Google's innovations are popular and effective. So why does the company find it so hard to pronounce them finished?
Written by Leader , Contributor
It turns out that “Don't Do Evil” isn't quite holy enough. Following on from last month's security worries over Google Desktop Search, this week sees a curious flaw surface in Gmail, Google's must-have email system. Why worry? It's not a big problem: small amounts of other people's email surfaces at random if you type just the wrong thing. It's fixed now. And anyway, both products are in beta. You knew the risks when you signed up.

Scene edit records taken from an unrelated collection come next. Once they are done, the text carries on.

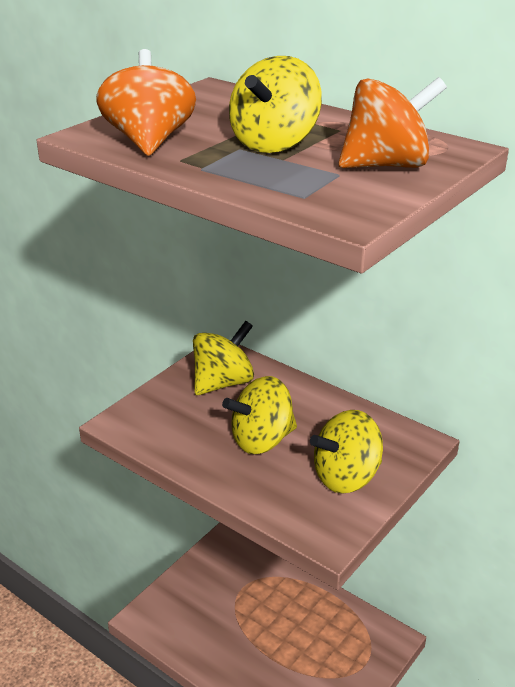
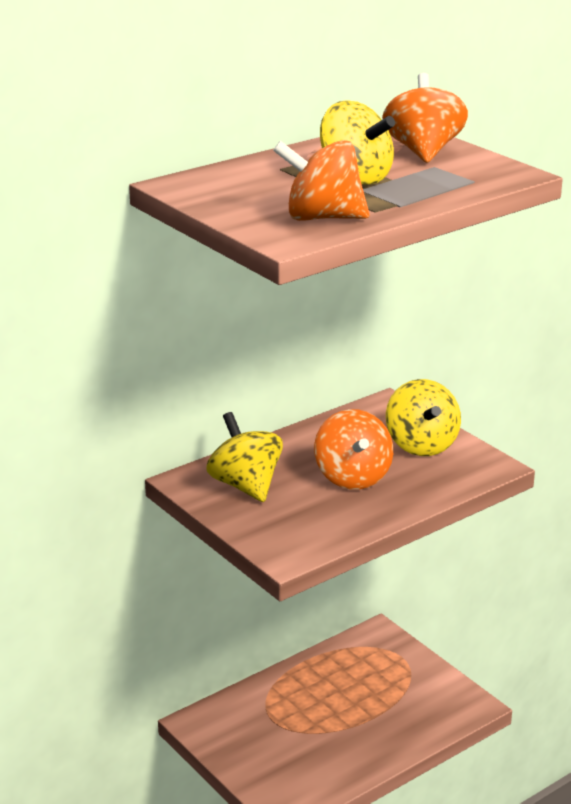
camera: 75 degrees left, 5 degrees down
(261, 440) = (352, 477): yellow spinning top -> orange spinning top

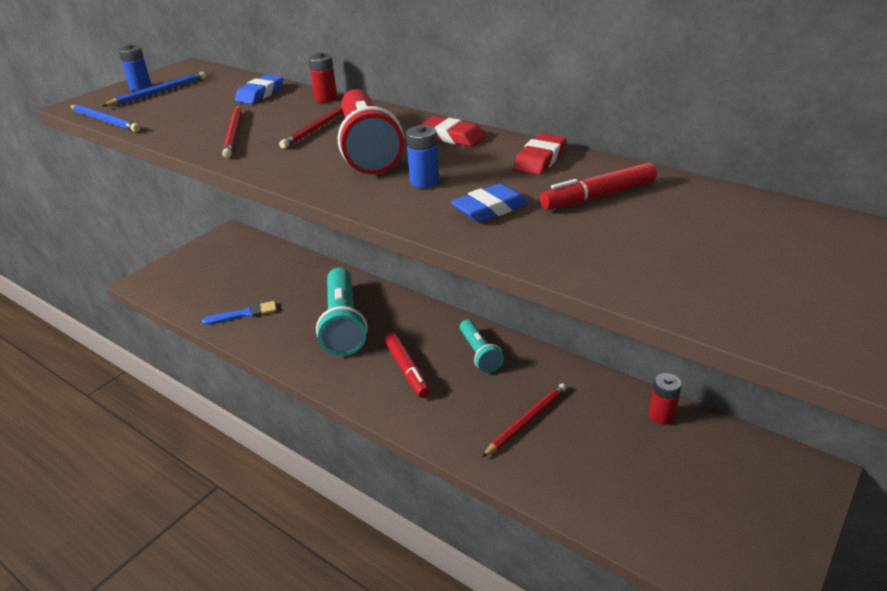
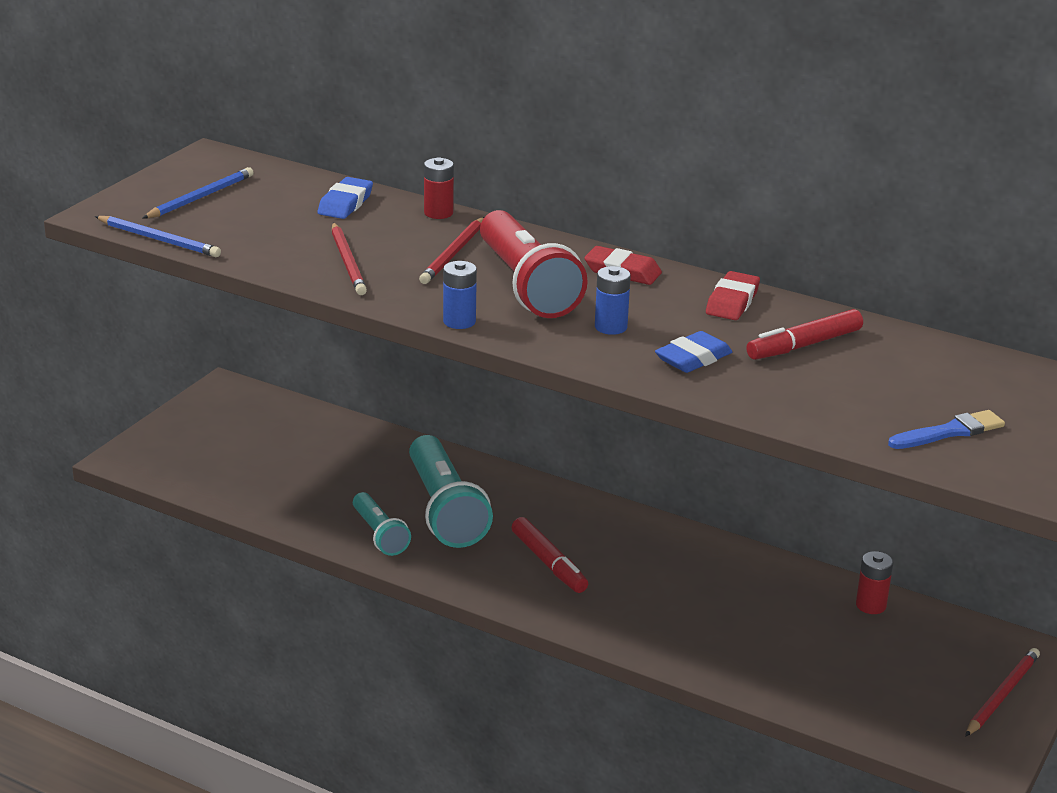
camera: 10 degrees left, 5 degrees down
(140, 87) = (168, 188): blue battery -> blue battery (459, 321)
(244, 314) = (299, 500): blue brush -> blue brush (949, 432)
(479, 354) = (637, 543): turquoise flashlight -> turquoise flashlight (379, 535)
(526, 421) = (711, 615): red pencil -> red pencil (1002, 694)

Google is taking the art of the public beta to new levels. Its popular Google News service was launched in beta form over two years ago: it's still there. Even Microsoft at its most paranoid has never left a release candidate of a product out in limbo for that long -- perhaps the Googleplex could do with some dull old project managers to leaven the visionaries.

Once upon a time, beta had a precise meaning: this software works up to a point but is not good enough to sell. There is a certain test pilot cachet in using the stuff: sure, you'll crash a few times but you're at the edge. When you're over that macho nonsense, though, beta is as unwelcome in software as it would be in kitchen appliances were kettle makers silly enough to try it.

Google's revenue model means there is little pressure on the company to finish things off. Quite the opposite: targeted advertising benefits from endless tinkering, and as long as the users aren't inconvenienced enough to abandon a particular service, where's the problem in never quite finishing off the rough bits?

It shows considerable disrespect, for one thing. Part of the deal with public betas is that the users accept some problems in return for helping create the finished product, but if that product is never finished then why bother? It also lets Google off the hook when bad things happen: it never said the software was finished. It just wanted you to use it. That's no way to build a reputation for effective cleverness. It implies that beta is an excuse for shirking responsibility, rather than a shakedown period that makes the final product better.

Google is getting so many things right, it should beware the arrogance implicit in endless beta programmes. In the words of Steve Jobs, real artists ship.